(Jérusalem) Le Parlement israélien a adopté dans la nuit de lundi à mardi en première lecture une mesure clé de la réforme judiciaire controversée voulue par le gouvernement, après une pause dans la législation sous la pression d’un des plus importants mouvements de contestation de l’histoire d’Israël.

La mesure vise à annuler la possibilité pour le pouvoir judiciaire de se prononcer sur « le caractère raisonnable » des décisions du gouvernement.

Selon la coalition du premier ministre Benyamin Nétanyahou, rassemblant des partis de droite, d’extrême droite et religieux, il s’agit d’assurer un meilleur équilibre des pouvoirs. Ses détracteurs, eux, y voient une menace pour la démocratie israélienne et ses garde-fous institutionnels.

Le texte a été adopté en première lecture par 64 voix pour, correspondant aux députés de la coalition gouvernementale, lors d’une séance agitée. Les 56 députés de l’opposition ont tous voté contre.

Pendant les débats, des appariteurs ont dû sortir de force en les traînant par terre des manifestants qui s’étaient introduits dans le bâtiment de la Knesset et avaient réussi à s’approcher de la salle des débats, alors que plusieurs autres centaines d’opposants à la réforme manifestaient à l’extérieur du bâtiment.

Dans une vidéo mise en ligne sur Facebook pendant les débats, M. Nétanyahou s’est voulu rassurant en affirmant que le projet de loi « n’est pas la fin de la démocratie, mais qu’il renforcera la démocratie ».

« Les droits des tribunaux et des citoyens israéliens ne seront en aucun cas lésés […] La Cour continuera à contrôler la légalité des décisions et des nominations du gouvernement », a-t-il dit.

Mais le chef de l’opposition, Yaïr Lapid, chef du parti centriste Yesh Atid, a fustigé le projet de loi dans un discours devant les députés.

« Vous aviez promis d’aider les faibles et de protéger la sécurité d’Israël […] vous ne faites rien d’autre que cette folie », a-t-il dit.

L’opposition a promis une journée de mobilisation nationale mardi contre le projet de loi, qui sera soumis à une deuxième et à une troisième lecture.

Annoncée peu après l’investiture du gouvernement de droite formé par M. Nétanyahou en début d’année, la réforme judiciaire, vise notamment à diminuer les prérogatives de la Cour suprême, que l’exécutif juge politisée.
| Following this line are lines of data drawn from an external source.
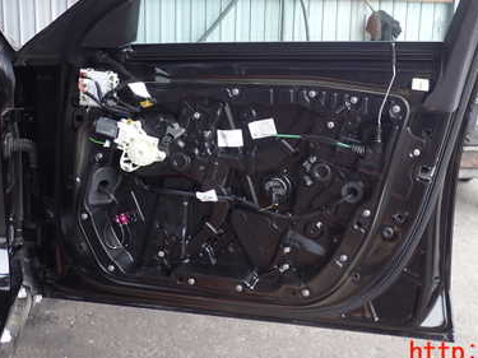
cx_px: 315
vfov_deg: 29.7
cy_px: 83
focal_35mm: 48
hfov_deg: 39.2
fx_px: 663
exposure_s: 1/100
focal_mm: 5.4
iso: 100
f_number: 2.3
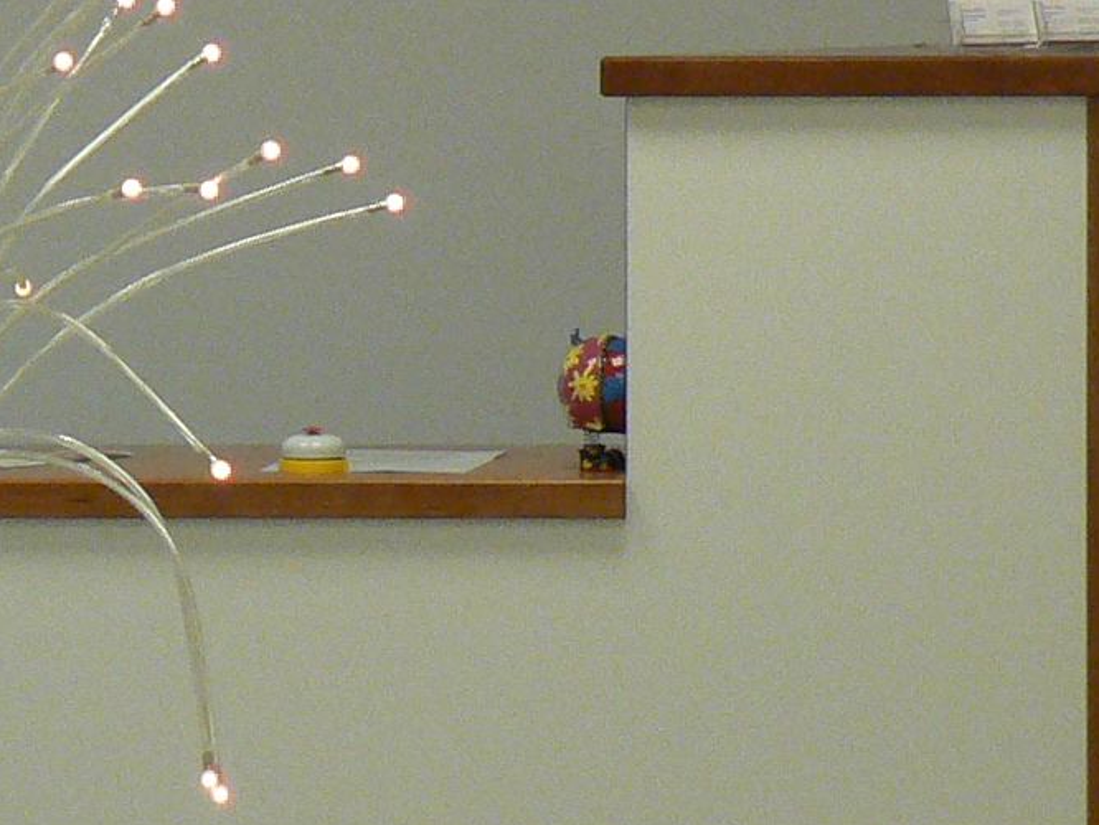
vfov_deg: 4.3
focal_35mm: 342
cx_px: 262
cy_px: 157
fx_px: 10862
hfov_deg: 5.8
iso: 200
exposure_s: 1/60
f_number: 3.2
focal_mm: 14.9
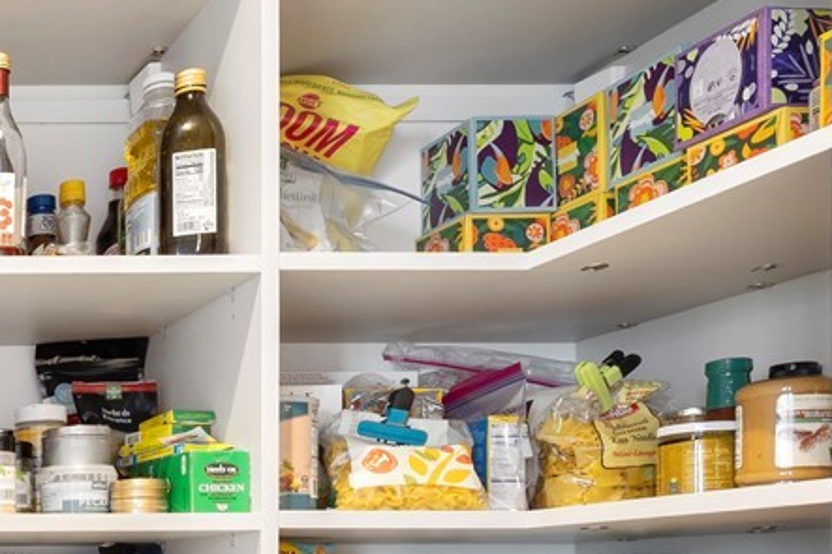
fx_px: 1063
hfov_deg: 31.3
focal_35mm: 46
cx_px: -290
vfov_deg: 26.9
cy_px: 602
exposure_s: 1
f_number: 9
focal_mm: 12
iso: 200
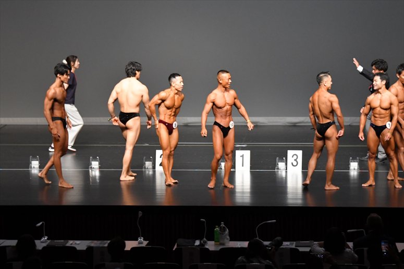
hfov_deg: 13.7
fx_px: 1683
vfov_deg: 9.1
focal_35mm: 150
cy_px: 134
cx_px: 202
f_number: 5.6
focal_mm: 100
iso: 4000
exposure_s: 1/400
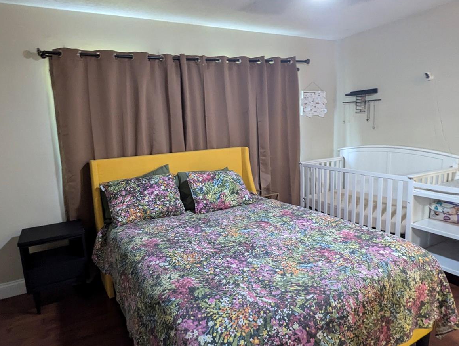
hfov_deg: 76.2
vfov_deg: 61.2
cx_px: 217
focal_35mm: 22
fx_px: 292
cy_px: 170
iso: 413
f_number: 2.2
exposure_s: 1/30
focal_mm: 2.35
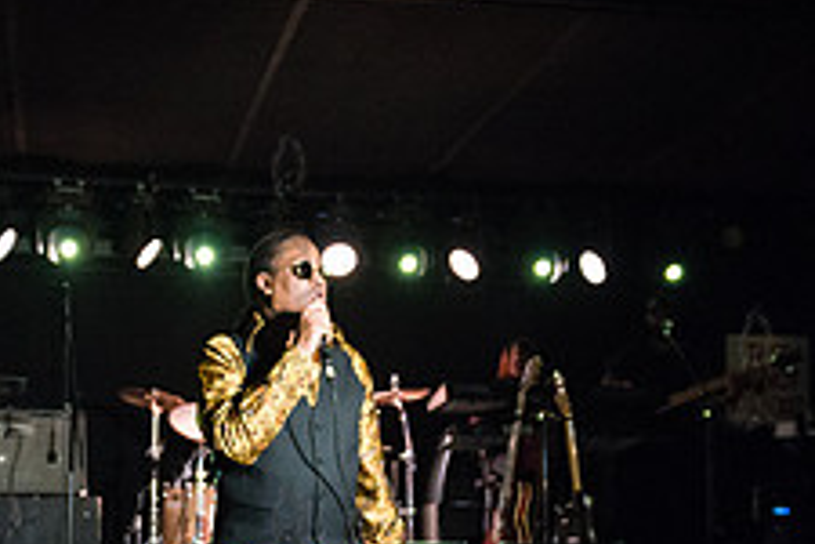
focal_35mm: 62
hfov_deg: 32.2
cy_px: 542
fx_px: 1404
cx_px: 286
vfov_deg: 21.2
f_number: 2.8
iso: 4000
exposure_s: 1/320
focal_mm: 24
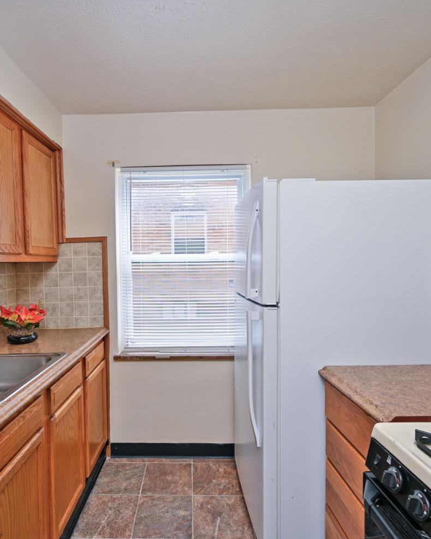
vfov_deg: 80.4
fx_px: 319
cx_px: 178
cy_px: 270
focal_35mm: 20
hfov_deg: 67.6
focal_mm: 14
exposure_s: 1/160
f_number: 6.3
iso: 100
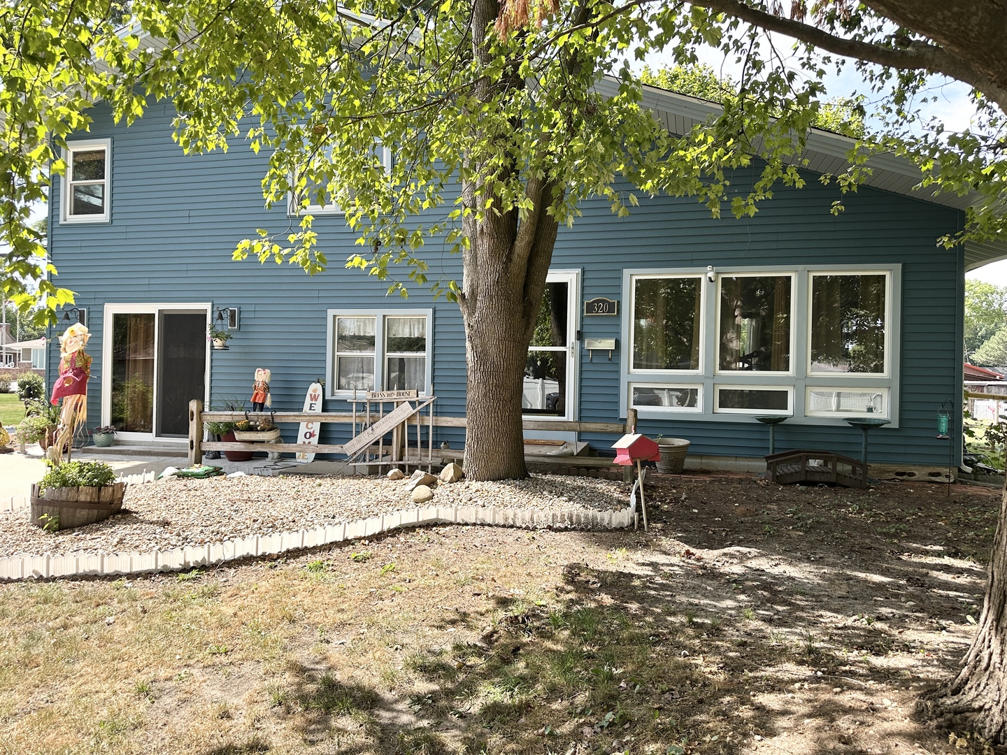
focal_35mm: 24
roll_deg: -0.6
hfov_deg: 71.6
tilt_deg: +0.1
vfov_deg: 56.8
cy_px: 378
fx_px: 698
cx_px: 504
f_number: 1.78
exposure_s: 1/887
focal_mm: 6.86
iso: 80
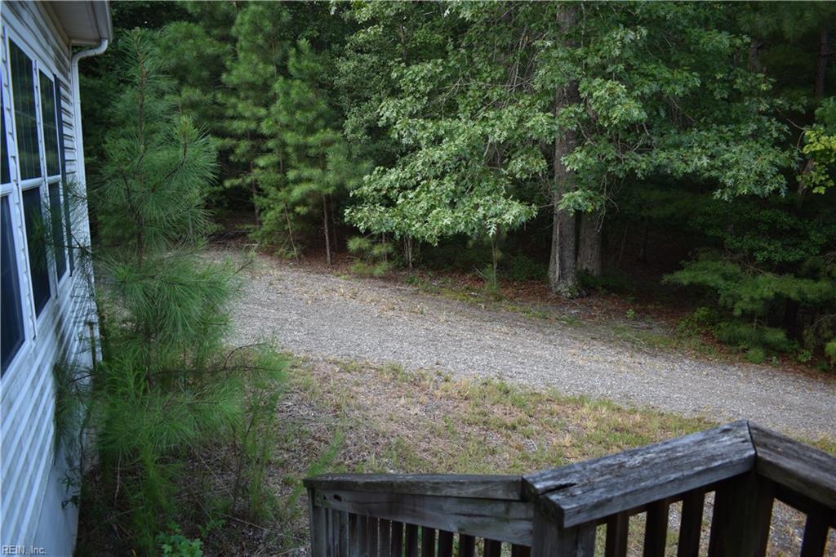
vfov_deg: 47.9
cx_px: 418
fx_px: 627
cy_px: 278
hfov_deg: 67.4
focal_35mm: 27
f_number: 3.5
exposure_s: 1/30
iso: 110
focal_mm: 18
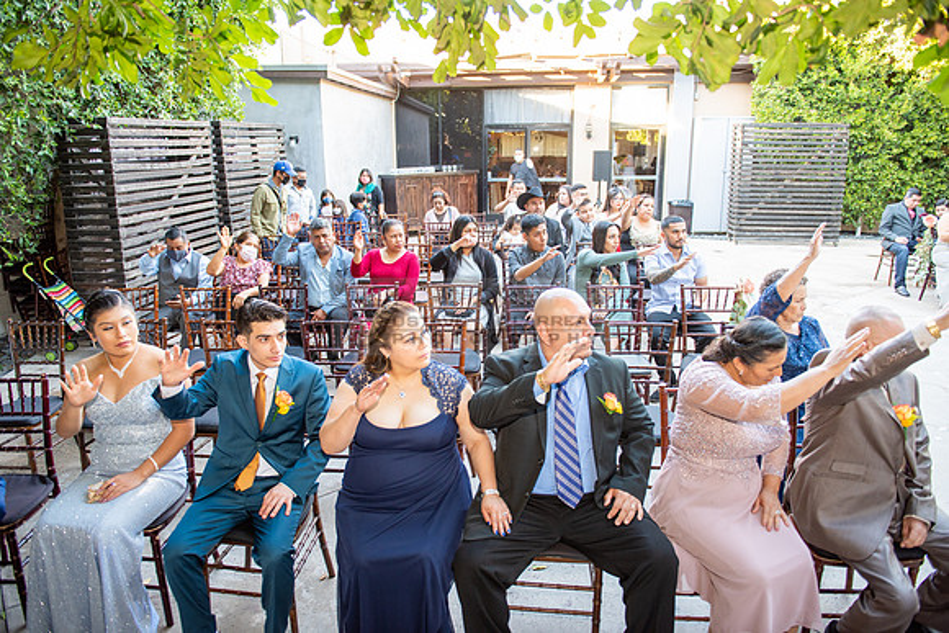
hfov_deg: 73.7
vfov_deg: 53.2
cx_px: 474
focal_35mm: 24
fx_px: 633
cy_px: 316
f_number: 3.2
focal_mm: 24
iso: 500
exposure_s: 1/100
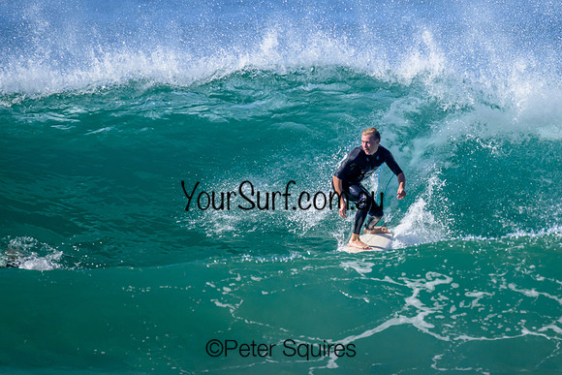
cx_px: 373
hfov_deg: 1.9
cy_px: 125
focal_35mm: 1090
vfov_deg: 1.3
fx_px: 17020
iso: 1250
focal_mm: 800
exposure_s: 1/2000
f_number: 11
Ses détracteurs estiment que la réforme risque d’ouvrir la voie à une dérive illibérale ou autoritaire.

Fin mars, M. Nétanyahou avait décrété une pause dans le processus législatif pour permettre des discussions avec les partis d’opposition.

Mais fin juin, les deux principaux chefs de l’opposition, Yaïr Lapid et Benny Gantz, ont suspendu leur participation aux pourparlers.

Contestation

Selon un sondage publié dimanche par la chaîne publique Kan 11, 31 % des Israéliens sont en faveur de l’adoption de cette mesure contre 43 % qui s’y opposent

Samedi soir, plusieurs dizaines de milliers d’Israéliens se sont rassemblés pour protester contre ce projet de loi dans le centre de Tel-Aviv et dans d’autres villes israéliennes, pour la 27e semaine consécutive.

PHOTO OREN ALON, REUTERS

Samedi soir, plusieurs dizaines de milliers d’Israéliens se sont rassemblés pour protester contre ce projet de loi dans le centre de Tel-Aviv.

La mesure examinée par le Parlement « vise à empêcher le pouvoir judiciaire de critiquer des décisions du gouvernement qui ne tombent sous le coup d’aucune autre loi », a accusé l’un des manifestants, Amit Lev, 40 ans.

En janvier, M. Nétanyahou avait été contraint de démettre de ses fonctions le numéro deux du gouvernement Arié Dery, reconnu coupable de fraude fiscale après que la Cour suprême a estimé qu’il n’était pas « raisonnable » que M. Dery siège au gouvernement.

Pour M. Nétanyahou, les juges avaient alors fait fi de « la volonté du peuple ».

D’autres mesures de cette réforme sont dans le collimateur de l’opposition, comme celle dite « dérogatoire », qui vise à permettre au Parlement d’annuler à la majorité simple une décision de la Cour suprême.

Elle a été « abandonnée », a assuré fin juin M. Nétanyahou, dont le gouvernement a été formé fin décembre avec le soutien de partis d’extrême droite et de formations ultra-orthodoxes juives.

Une autre disposition hautement contestée de la réforme modifie le processus de nomination des juges a par contre déjà été adoptée par les députés en première lecture.

Ce projet de réforme suscite également des critiques à l’étranger.

Le président américain Joe Biden avait notamment appelé fin mars le premier ministre israélien à trouver un compromis.